On the integration of Jews into British society at the higher levels, he wrote, in the same book,
- with the opening of the twentieth century those of the great territorial English families in which there was no Jewish blood were the exception. In nearly all of them was the stain more or less marked, in some of them so strong that though the name was still an English name and the tradition those of a purely English lineage of the long past, the physique and character had become wholly Jewish and the members of the family were taken for Jews whenever they travelled in countries where the gentry had not yet suffered or enjoyed the admixture.
Belloc made the following controversial statement in a conversation with Hugh Kingsmill and Hesketh Pearson:
- Belloc: It was the Dreyfus case that opened my eyes to the Jew question. I'm not an anti-Semite. I love 'em, poor dears. Get on very well with them. My best secretary was a Jewess. Poor darlings — it must be terrible to be born with the knowledge that you belong to the enemies of the human race.
- Kingsmill: Why do you say the Jews are the enemies of the human race?
- Belloc: The Crucifixion.[18]
Robert Speaight however cites a private letter by Belloc to one of his Jewish American friends in the 1920s in which Belloc pilloried conspiracy-theorist Nesta Webster for her accusations against "the Jews". In February 1924, Belloc wrote to an American Jewish friend regarding an anti-Semitic book by Webster. Webster had rejected Christianity, studied Eastern religions, accepted the Hindu concept of the equality of all religions and was fascinated by theories of reincarnation and ancestral memory.[19] Belloc expressed his views on Webster's antisemitism very clearly:
- "In my opinion it is a lunatic book.
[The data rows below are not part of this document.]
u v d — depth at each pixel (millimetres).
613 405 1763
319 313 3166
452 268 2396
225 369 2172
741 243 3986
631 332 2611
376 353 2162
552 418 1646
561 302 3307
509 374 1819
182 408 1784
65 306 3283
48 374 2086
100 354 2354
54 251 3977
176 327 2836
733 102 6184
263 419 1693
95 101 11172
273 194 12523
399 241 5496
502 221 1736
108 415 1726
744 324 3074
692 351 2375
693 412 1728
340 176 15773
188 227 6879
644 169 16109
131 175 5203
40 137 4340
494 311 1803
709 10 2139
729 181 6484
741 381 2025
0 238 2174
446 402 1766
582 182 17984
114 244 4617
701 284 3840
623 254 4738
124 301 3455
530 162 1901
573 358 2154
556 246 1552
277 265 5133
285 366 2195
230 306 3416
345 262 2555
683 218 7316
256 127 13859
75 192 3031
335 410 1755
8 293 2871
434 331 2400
She is one of those people who have got one cause on the brain. It is the good old 'Jewish revolutionary' bogey. But there is a type of unstable mind which cannot rest without morbid imaginings, and the conception of a single cause simplifies thought. With this good woman it is the Jews, with some people it is the Jesuits, with others Freemasons and so on. The world is more complex than that."[20]
[edit] Gilbert Chesterton's views
Points often made about Chesterton's attitude to Jews relate to well-known writings, both 'in the small' or casual, and in the large when he seriously addressed the question.
Bernard Levin, a leading British columnist who frequently quoted Chesterton, in The Case for Chesterton[21] brought up some of his light verse, and said The best one can say of Chesterton's anti-semitism is that it was less vile than Belloc's; let us leave it at that. Joseph Pearce [22] wrote that It is clear that such verses may cause offence, but it is equally clear they were not intended to.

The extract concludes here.